### ИЗБРАННЫЙ ОТРЫВОК
+--

Оба они гибнут, и Кириллов, и Шатов, но Кириллов получает “Магометов кувшин”, а Шатов — вечную гармонию. Он умер, но главное в его и Марьи Игнатьевны жизни свершилось — они коснулись жизни вечной. В эти минуты перевернутый, взбаламученный мир “Бесов” вновь обрел незыблемость гармонии: родился ребенок, завершивший собой сакральный треугольник Отец — Мать — Дитя, лежащий в основании рода человеческого.

Так и читатели: одни получают “Магометов кувшин”, другие — “минуты вечной гармонии”.

И впрямь, далеко не просто порой, читая Достоевского, отделить “сиянье катастрофы” от “сиянья торжества”, но дело не в его пресловутой “амбивалентности” и не в том, что он, сам страдая падучей, не знал, как отличить “магометов рай” от “вечной гармонии”, а в том, чтобы мы сами могли отличить, чтобы прекратили балансировать на роковой грани и шагнули из царства смерти в мир жизни. “Надо перемениться физически или умереть”, — говорит Кириллов. “Надо перемениться духовно и жить”, — отвечает Достоевский.

Ему можно верить — он доказал это и своим творчеством, и своей жизнью.

+--

### ДАННЫЕ
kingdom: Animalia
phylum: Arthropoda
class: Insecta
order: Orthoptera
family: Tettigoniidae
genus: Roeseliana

+--

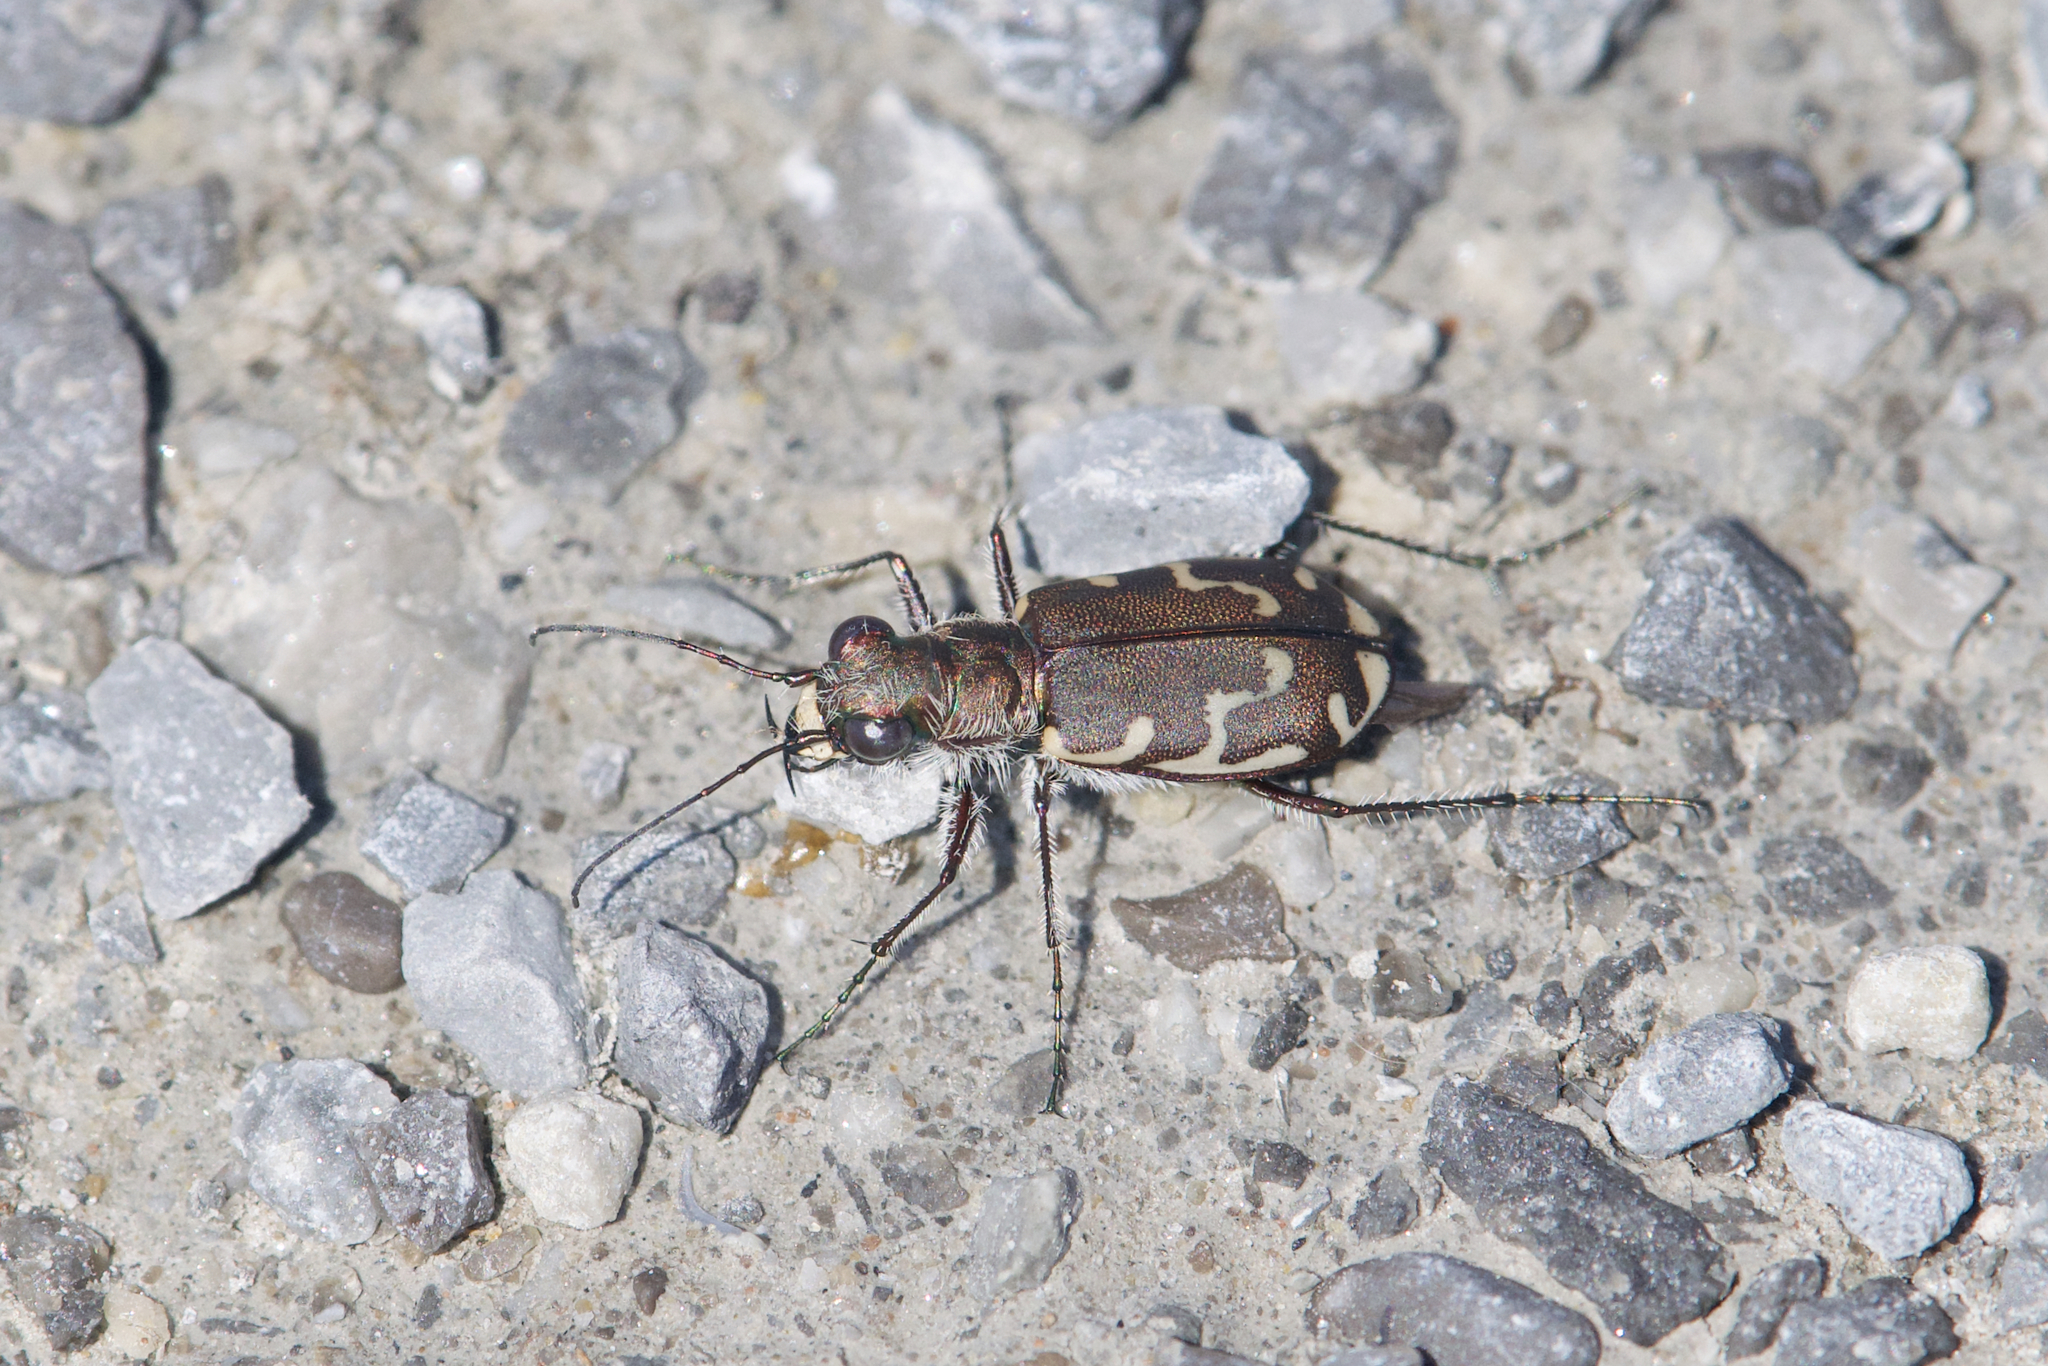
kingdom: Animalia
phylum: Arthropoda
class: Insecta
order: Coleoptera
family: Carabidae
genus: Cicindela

+--

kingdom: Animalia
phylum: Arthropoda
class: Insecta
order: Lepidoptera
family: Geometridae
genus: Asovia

+--

### УСЛОВИЕ ЗАДАНИЯ
Что, согласно отрывку о «Бесах», отвечает Достоевский на слова Кириллова «Надо перемениться физически или умереть»? Данные к этому заданию отношения не имеют.

### РЕШЕНИЕ ЗАДАНИЯ
«Надо перемениться духовно и жить».